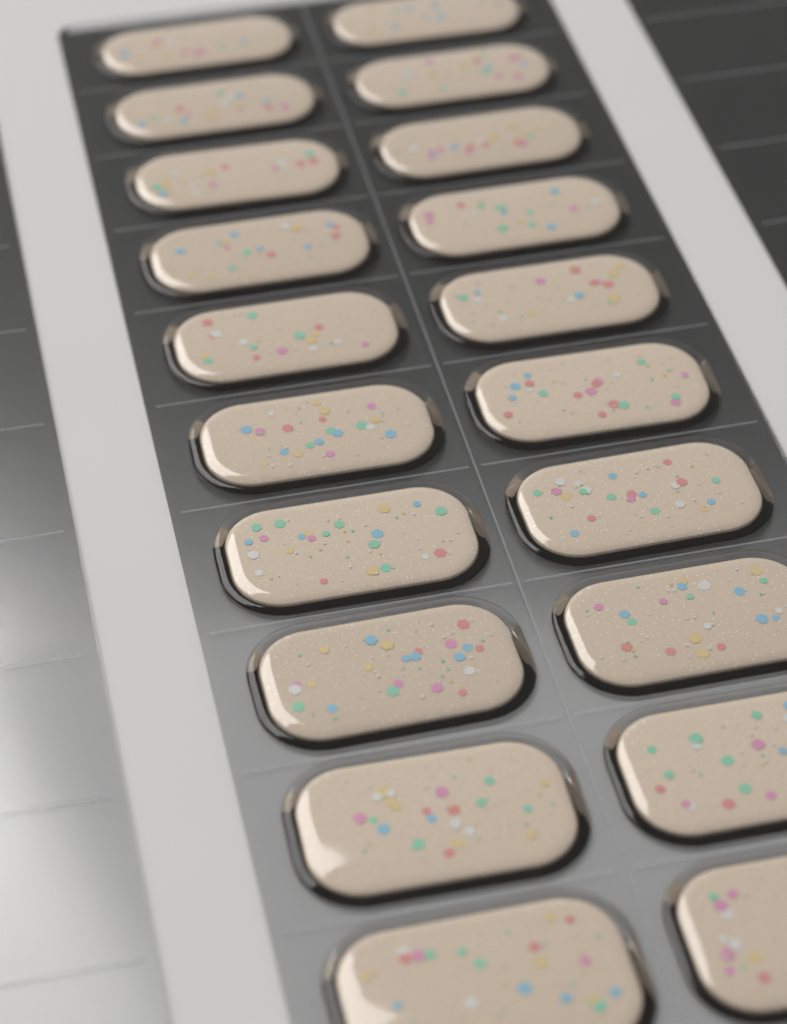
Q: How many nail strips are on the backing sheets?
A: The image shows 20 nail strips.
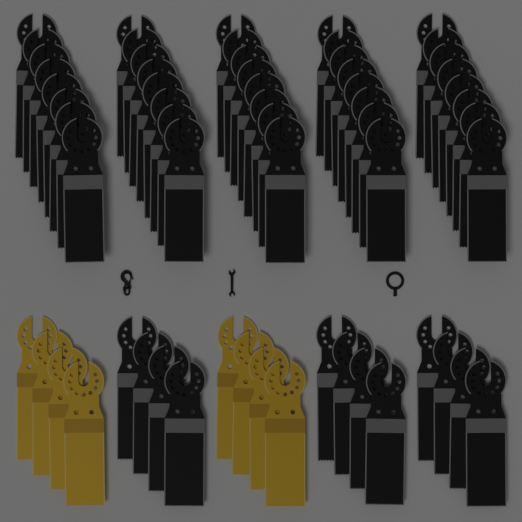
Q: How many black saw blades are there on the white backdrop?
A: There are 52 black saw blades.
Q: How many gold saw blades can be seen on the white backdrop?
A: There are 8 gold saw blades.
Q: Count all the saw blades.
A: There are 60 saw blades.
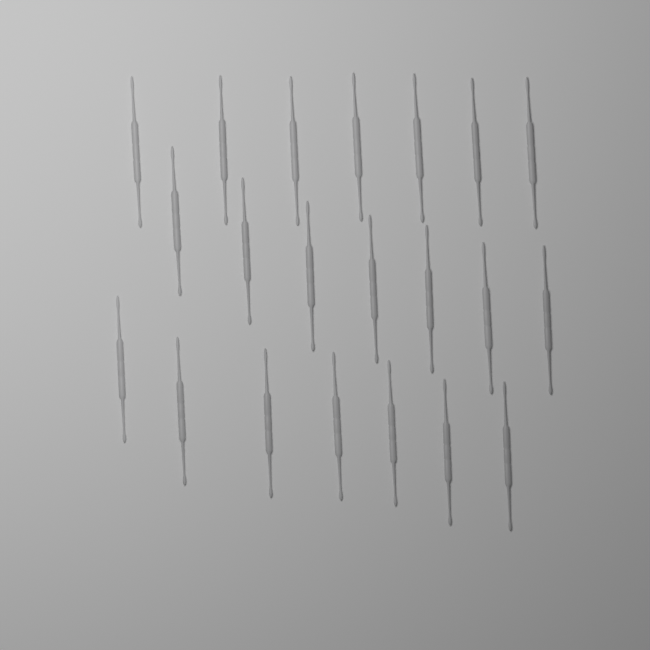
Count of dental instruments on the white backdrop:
########################################
• [Exercise prompt] Copy the records above word for word, leaving out the pictures.

• [Solved problem]
Q: How many nail strips are on the backing sheets?
A: The image shows 20 nail strips.
Q: How many black saw blades are there on the white backdrop?
A: There are 52 black saw blades.
Q: How many gold saw blades can be seen on the white backdrop?
A: There are 8 gold saw blades.
Q: Count all the saw blades.
A: There are 60 saw blades.
Count of dental instruments on the white backdrop:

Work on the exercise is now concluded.